The CARES Act redefined covered testing to include:

  1. All testing approved by the Food & Drug Administration (FDA),

  2. Non-FDA approved testing under an emergency use authorization request unless denied or the test developer fails to timely file the request with the FDA,

  3. State-approved testing when the state has notified the U.S. Department of Health & Human Services (HHS) of its intent to use the test, and

  4. Other tests approved by HHS.

Note: The CARES Act also requires health care providers to publish their costs for COVID-19 testing on their websites. A plan must pay a provider the lower of its negotiated provider rate or the published cost. This generally means the plan must pay the published cost when an individual receives care from an out-of-network provider. 

The CARES Act also mandates health plans cover COVID-19 vaccinations as a preventive service, which first requires the development of a vaccine and FDA approval for its use. This CARES Act mandate is effective within 15 days of the date the U.S. Preventive Services Tax Force (USPSTF) issues a preventive service recommendation for the vaccine.

Changes for Spending Account Plans

The CARES Act amended the Internal Revenue Code (the Code) to permit reimbursement for over-the-counter (OTC) medication as a qualified medical expense without a prescription by health savings accounts (HSAs), health reimbursement arrangements (HRAs), health flexible spending accounts (health FSAs), and Archer medical savings accounts (Archer MSAs). Previously, OTC medication (other than insulin) required a prescription in order to be reimbursable from these spending accounts.[1]

The CARES Act also amended the Code to permit HSAs, HRAs, health FSAs, and Archer MSAs to provide tax-free reimbursements for menstrual care products, including tampons, pads, cups or other similar feminine hygiene products. Both spending account changes are permanent and apply to expenses incurred after December 31, 2019.

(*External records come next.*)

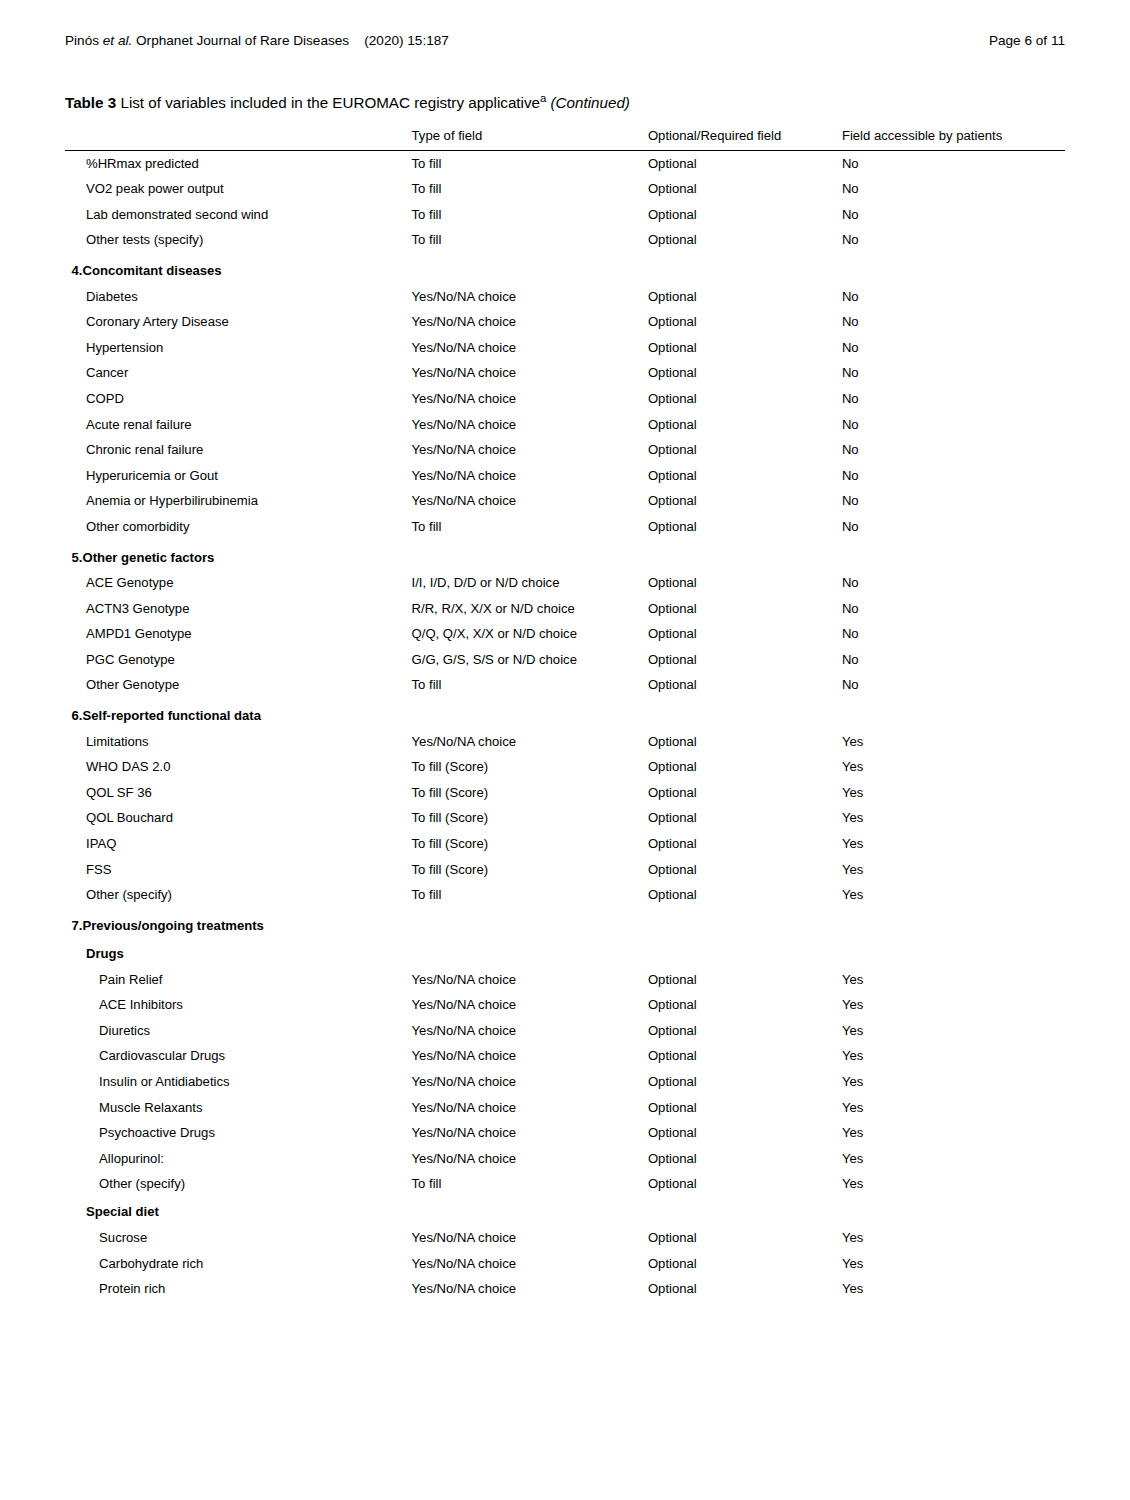Pinós et al. Orphanet Journal of Rare Diseases (2020) 15:187 Page 6 of 11
Table 3 List of variables included in the EUROMAC registry applicativea (Continued)
| | Type of field | Optional/Required field | Field accessible by patients |
| --- | --- | --- | --- |
| %HRmax predicted | To fill | Optional | No |
| VO2 peak power output | To fill | Optional | No |
| Lab demonstrated second wind | To fill | Optional | No |
| Other tests (specify) | To fill | Optional | No |
| 4.Concomitant diseases |
| Diabetes | Yes/No/NA choice | Optional | No |
| Coronary Artery Disease | Yes/No/NA choice | Optional | No |
| Hypertension | Yes/No/NA choice | Optional | No |
| Cancer | Yes/No/NA choice | Optional | No |
| COPD | Yes/No/NA choice | Optional | No |
| Acute renal failure | Yes/No/NA choice | Optional | No |
| Chronic renal failure | Yes/No/NA choice | Optional | No |
| Hyperuricemia or Gout | Yes/No/NA choice | Optional | No |
| Anemia or Hyperbilirubinemia | Yes/No/NA choice | Optional | No |
| Other comorbidity | To fill | Optional | No |
| 5.Other genetic factors |
| ACE Genotype | I/I, I/D, D/D or N/D choice | Optional | No |
| ACTN3 Genotype | R/R, R/X, X/X or N/D choice | Optional | No |
| AMPD1 Genotype | Q/Q, Q/X, X/X or N/D choice | Optional | No |
| PGC Genotype | G/G, G/S, S/S or N/D choice | Optional | No |
| Other Genotype | To fill | Optional | No |
| 6.Self-reported functional data |
| Limitations | Yes/No/NA choice | Optional | Yes |
| WHO DAS 2.0 | To fill (Score) | Optional | Yes |
| QOL SF 36 | To fill (Score) | Optional | Yes |
| QOL Bouchard | To fill (Score) | Optional | Yes |
| IPAQ | To fill (Score) | Optional | Yes |
| FSS | To fill (Score) | Optional | Yes |
| Other (specify) | To fill | Optional | Yes |
| 7.Previous/ongoing treatments |
| Drugs |
| Pain Relief | Yes/No/NA choice | Optional | Yes |
| ACE Inhibitors | Yes/No/NA choice | Optional | Yes |
| Diuretics | Yes/No/NA choice | Optional | Yes |
| Cardiovascular Drugs | Yes/No/NA choice | Optional | Yes |
| Insulin or Antidiabetics | Yes/No/NA choice | Optional | Yes |
| Muscle Relaxants | Yes/No/NA choice | Optional | Yes |
| Psychoactive Drugs | Yes/No/NA choice | Optional | Yes |
| Allopurinol: | Yes/No/NA choice | Optional | Yes |
| Other (specify) | To fill | Optional | Yes |
| Special diet |
| Sucrose | Yes/No/NA choice | Optional | Yes |
| Carbohydrate rich | Yes/No/NA choice | Optional | Yes |
| Protein rich | Yes/No/NA choice | Optional | Yes |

Note: This expansion is not a qualifying life event under the Code permitting a mid-year election change for health FSAs. As always, HSA-eligible individuals may change their HSA contribution at least monthly without a qualifying life event.

Telemedicine and HSAs

Under the CARES Act, a qualifying high deductible health plan (HDHP) may provide telemedicine services before a participant satisfies the minimum statutory HDHP deductible for the plan year without affecting an individual’s eligibility to make HSA contributions. This applies to all telemedicine visits and not just those relating to COVID-19 testing and treatment. This is temporary relief and applies to HDHP plan years beginning on or before December 31, 2021, which includes HDHP plan years already underway. As drafted, this relief will not apply to HDHP plan years beginning on or after January 1, 2022.

Example: An employer with a calendar year HDHP can provide telemedicine benefits – whether or not COVID-19 related – at a $0 or below fair market value copayment before a participant has met the applicable minimum statutory deductible for both the 2020 and 2021 HDHP plan years without affecting the participant’s ability to make or receive HSA contributions. The exemption would also apply to an HDHP with a plan year beginning on July 1st for the July 1, 2020 – June 30, 2021 and July 1, 2021 – June 30, 2022 plan years.

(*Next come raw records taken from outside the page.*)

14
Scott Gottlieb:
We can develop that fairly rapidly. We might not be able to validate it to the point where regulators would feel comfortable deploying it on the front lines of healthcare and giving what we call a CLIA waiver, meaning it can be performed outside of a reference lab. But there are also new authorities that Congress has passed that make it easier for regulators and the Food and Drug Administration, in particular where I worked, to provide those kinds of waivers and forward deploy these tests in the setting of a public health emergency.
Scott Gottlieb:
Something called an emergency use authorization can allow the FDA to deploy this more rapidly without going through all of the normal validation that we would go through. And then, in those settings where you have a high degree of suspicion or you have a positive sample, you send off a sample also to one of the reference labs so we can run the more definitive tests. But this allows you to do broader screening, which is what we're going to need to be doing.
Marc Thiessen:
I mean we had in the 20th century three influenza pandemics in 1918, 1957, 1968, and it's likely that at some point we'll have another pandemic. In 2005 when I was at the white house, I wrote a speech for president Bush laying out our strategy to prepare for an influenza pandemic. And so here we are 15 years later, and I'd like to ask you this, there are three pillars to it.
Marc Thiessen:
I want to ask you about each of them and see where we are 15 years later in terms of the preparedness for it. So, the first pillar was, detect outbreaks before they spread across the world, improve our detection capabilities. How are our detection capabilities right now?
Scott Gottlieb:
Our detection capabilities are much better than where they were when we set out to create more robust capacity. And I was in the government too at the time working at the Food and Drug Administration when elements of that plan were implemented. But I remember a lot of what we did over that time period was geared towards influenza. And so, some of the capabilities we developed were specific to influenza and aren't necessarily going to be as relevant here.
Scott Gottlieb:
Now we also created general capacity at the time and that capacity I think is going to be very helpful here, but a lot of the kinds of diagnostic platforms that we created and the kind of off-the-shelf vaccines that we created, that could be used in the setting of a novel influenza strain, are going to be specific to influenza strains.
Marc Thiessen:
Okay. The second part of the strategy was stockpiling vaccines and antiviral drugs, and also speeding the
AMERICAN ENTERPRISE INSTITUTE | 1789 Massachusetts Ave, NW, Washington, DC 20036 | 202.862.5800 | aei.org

Student Loan Repayment Assistance

For a limited time, an employer may pay up to $5,250 of an employee’s existing student loans on a tax-free basis through an educational assistance program. The employer may pay the lender directly or reimburse the employee for the employee’s loan payments. This temporary expansion applies to student loan payments paid on or after March 27, 2020 through December 31, 2020.

Educational assistance programs are normally limited to reimbursement for an employee’s current tuition expenses, but a program may cover both purposes during 2020. The $5,250 limit applies to all tax-free educational assistance benefits provided by the employer for the year. Tax-free educational assistance program benefits require the employer to adopt an educational assistance program, and an existing program would need modified to permit payment for existing loans.

[1] An HSA could have been used to pay for an OTC medication without a prescription, but the reimbursement would be taxable and also subject to penalty if the account holder was under age 65.